• [Study questions]:
**A.** Please reproduce the passage of the Leica TL2 review that begins at the words "When the Leica" and ends after the words "discounted at all.".
**B.** From the Leica TL2 review, list each thing about the camera or its system that the reviewer praises.
**C.** According to the Leica TL2 review, who is the camera designed for?
+++ Document text
When the Leica TL2 was offered to me for review, I was a bit on the fence about it. Though I had only spent brief periods of time with it in the past, I genuinely thought of it as something like the Canon Rebel of mirrorless cameras in the Leica lineup. But in truth, I was very wrong. The Leica TL2 is a mirrorless camera designed for rich enthusiasts. I wouldn’t do a job with it, even though I can, due to its quality. But what’s most amazing about the camera is not only its build quality, but the fact that it takes really great images. Part of this is thanks to the fantastic Leica lenses for the system. When you hold the Leica TL2, you begin to realize it is a piece of kit that really shouldn’t be discounted at all.
++++++
+++ Input data
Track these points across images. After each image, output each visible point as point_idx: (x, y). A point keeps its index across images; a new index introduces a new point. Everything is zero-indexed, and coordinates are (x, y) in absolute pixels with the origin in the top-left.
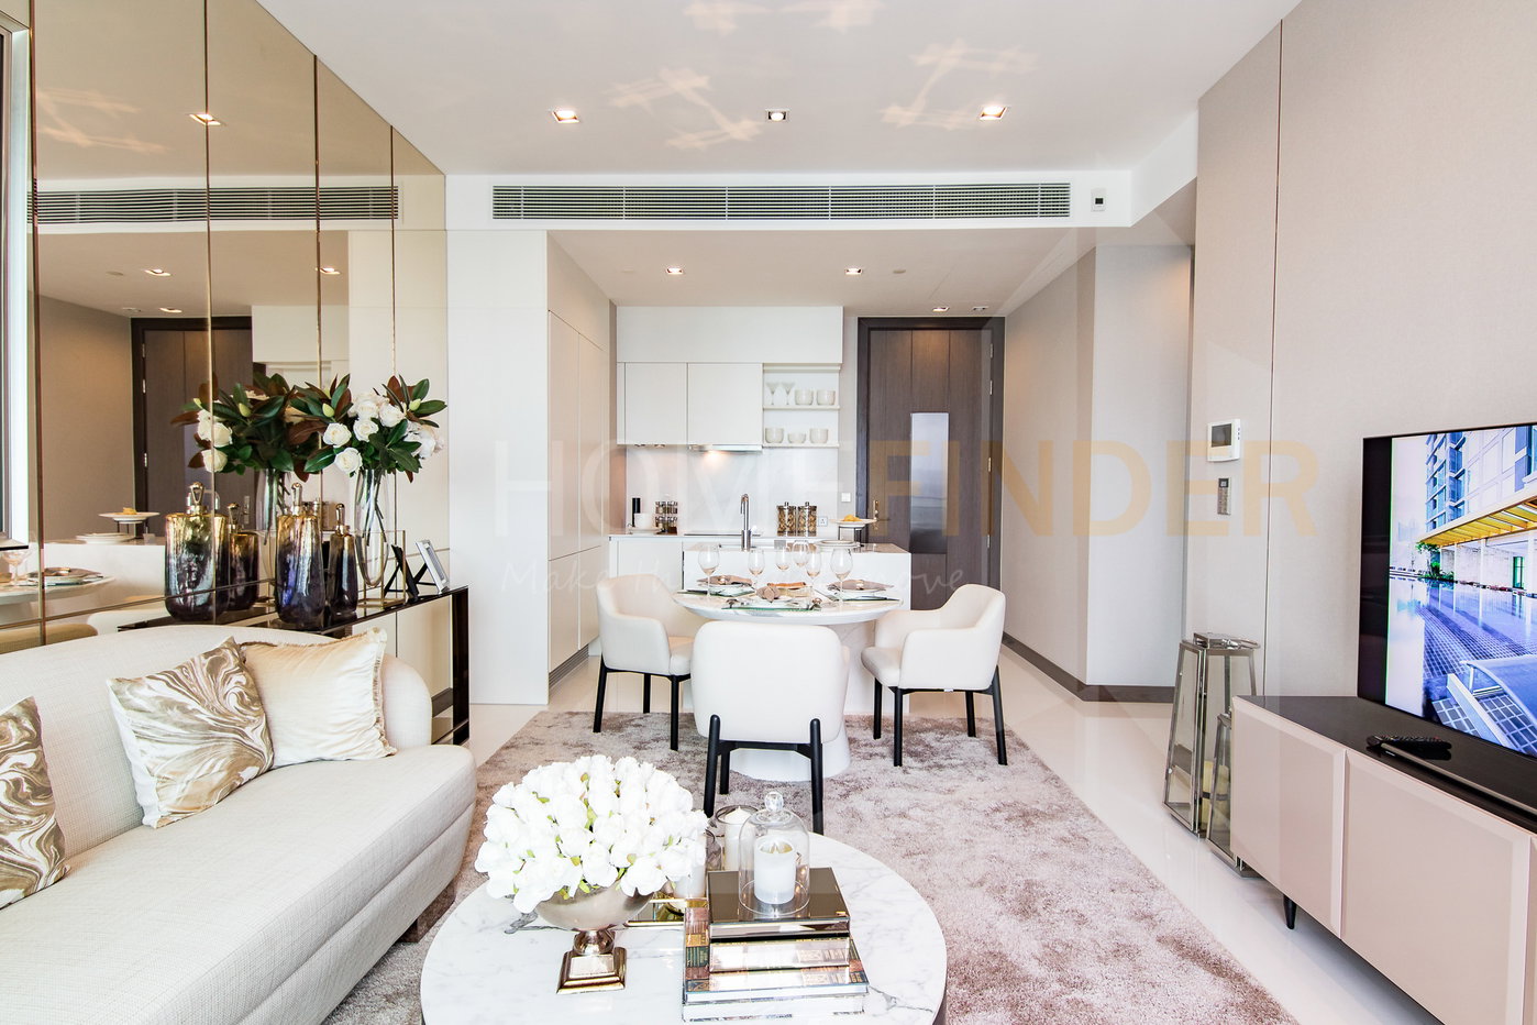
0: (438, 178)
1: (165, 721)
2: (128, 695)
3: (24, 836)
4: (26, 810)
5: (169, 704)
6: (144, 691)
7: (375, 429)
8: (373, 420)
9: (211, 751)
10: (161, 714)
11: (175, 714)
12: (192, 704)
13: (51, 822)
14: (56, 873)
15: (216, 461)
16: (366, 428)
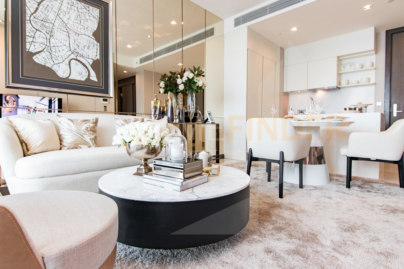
++++++
• [Exercise solutions]:
**A.**
When the Leica TL2 was offered to me for review, I was a bit on the fence about it. Though I had only spent brief periods of time with it in the past, I genuinely thought of it as something like the Canon Rebel of mirrorless cameras in the Leica lineup. But in truth, I was very wrong. The Leica TL2 is a mirrorless camera designed for rich enthusiasts. I wouldn’t do a job with it, even though I can, due to its quality. But what’s most amazing about the camera is not only its build quality, but the fact that it takes really great images. Part of this is thanks to the fantastic Leica lenses for the system. When you hold the Leica TL2, you begin to realize it is a piece of kit that really shouldn’t be discounted at all.

**B.**
- Its build quality
- The really great images it takes
- The fantastic Leica lenses for the system

**C.** Rich enthusiasts.